■ **AIM OF THE TASK**
Every line in the data below from the one containing "Rejoignez les" down to the one containing "Le premier annuaire", both included, must be retyped exactly; no other line is to appear.

■ **INFORMATION SHOWN**
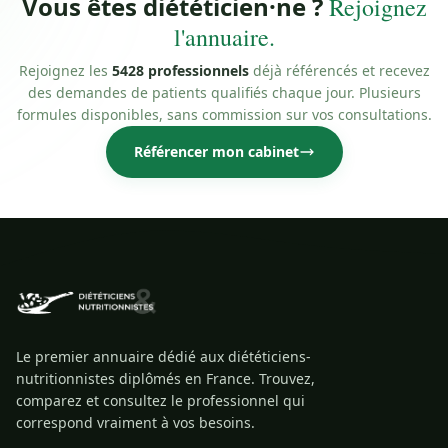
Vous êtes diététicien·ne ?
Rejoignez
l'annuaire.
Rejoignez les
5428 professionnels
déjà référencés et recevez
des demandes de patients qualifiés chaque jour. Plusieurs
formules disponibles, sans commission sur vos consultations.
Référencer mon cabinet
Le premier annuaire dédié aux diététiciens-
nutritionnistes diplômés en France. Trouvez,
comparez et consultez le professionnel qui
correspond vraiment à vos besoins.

* * *

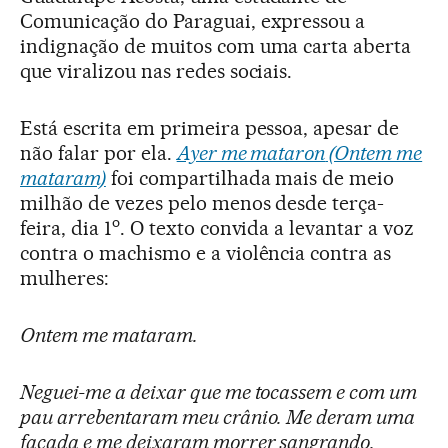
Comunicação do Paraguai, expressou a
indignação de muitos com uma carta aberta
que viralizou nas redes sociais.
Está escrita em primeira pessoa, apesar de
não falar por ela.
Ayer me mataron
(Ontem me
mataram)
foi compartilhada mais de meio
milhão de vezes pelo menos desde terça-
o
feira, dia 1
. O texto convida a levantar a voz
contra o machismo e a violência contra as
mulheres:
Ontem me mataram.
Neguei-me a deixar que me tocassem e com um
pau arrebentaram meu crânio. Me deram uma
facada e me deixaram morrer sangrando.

■ **SOLUTION TO THE PROBLEM**
Rejoignez les
5428 professionnels
déjà référencés et recevez
des demandes de patients qualifiés chaque jour. Plusieurs
formules disponibles, sans commission sur vos consultations.
Référencer mon cabinet
Le premier annuaire dédié aux diététiciens-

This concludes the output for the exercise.